[Opening Source extract section]

# Bittersweet



## RachelRees00 (Aug 21, 2014)

Douggie was our 5 year old rehomed French Bulldog and had him for three years, he wasn't a dog to us he was like another child.He wasn't boisterous or over excitable, at times we felt he was older than what he was.He loved our children and would have a routine of when the kids went to bed to go into my hubbys 'mancave' and watch telly with him.The way he would sit would almost make him look regal.We introduced a female companion for him another French bulldog 2 yrs old, this year and they were like soul mates from the first meeting, they slept together, when one moved into another room the other followed they were inseparable. 6 months later we made the biggest mistakes of our lives and booked both Douggie and Stella into a home boarding for us to attend a wedding, after four hours of us leaving our two healthy dogs there we had a phone call from a local vet, our Douggie had been brought in dead - he was dead on arrival, his body was so hot even three hours later that they could not put him into cold storage, the vet compared his death to that of him being locked in a car with no windows down in direct sunlight, our Douglas had cooked alive 

Its been five weeks today and the RSPCA is investigating our boys death.Stella and the children are devastated as are we.Stella has always been a bouncy dog, so much energy but its like her batteries have been taken out she is eating but not as much as she did.Our youngest boy is waking up during the night crying out for Douggie its just really tough. Last Thursday we brought home Stanley a 17 week old GSP, it was a big risk, what if its too soon, what if Stella rejects him, what if the kids react badly as hes not Douggie?

[Closing Source extract section]

__Study questions__
• A. In the Bittersweet post, how old was Stanley when the family brought him home?
• B. Turn the paragraph of the Bittersweet post that begins "Its been five weeks today" into a short bulleted list that keeps its main facts.
The lines after this point come from a separate source, not from the Bittersweet post.

[Opening Data records section]

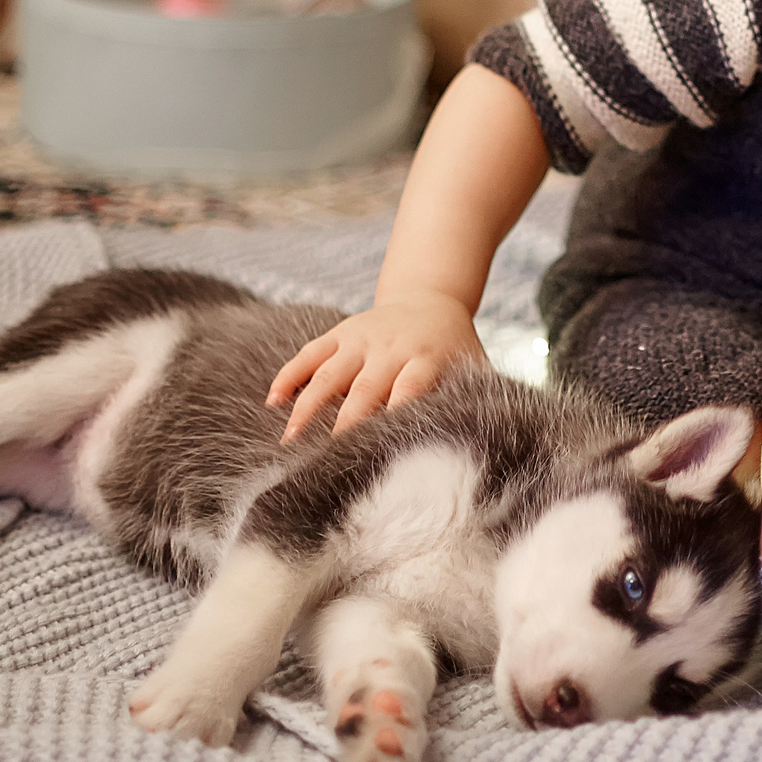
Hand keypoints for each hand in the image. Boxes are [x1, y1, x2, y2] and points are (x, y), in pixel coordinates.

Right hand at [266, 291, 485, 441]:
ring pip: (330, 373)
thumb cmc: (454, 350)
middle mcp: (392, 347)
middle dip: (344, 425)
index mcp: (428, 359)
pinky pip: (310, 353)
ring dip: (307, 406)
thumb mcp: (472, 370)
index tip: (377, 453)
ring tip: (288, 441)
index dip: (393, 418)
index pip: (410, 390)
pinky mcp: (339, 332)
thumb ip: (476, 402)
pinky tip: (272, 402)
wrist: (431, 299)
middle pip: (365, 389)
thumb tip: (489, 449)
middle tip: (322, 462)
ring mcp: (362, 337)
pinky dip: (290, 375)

[Closing Data records section]

__Answers provided__
• A. He was 17 weeks old.

• B.
- Five weeks have passed, and the RSPCA is investigating Douggie's death.
- Stella, the children and the parents are all devastated.
- Stella, once full of energy, seems drained and eats less than before.
- The youngest boy wakes at night crying out for Douggie.
- Last Thursday the family brought home Stanley, a 17-week-old GSP.
- They worried it might be too soon, that Stella might reject him, or that the children might react badly because he is not Douggie.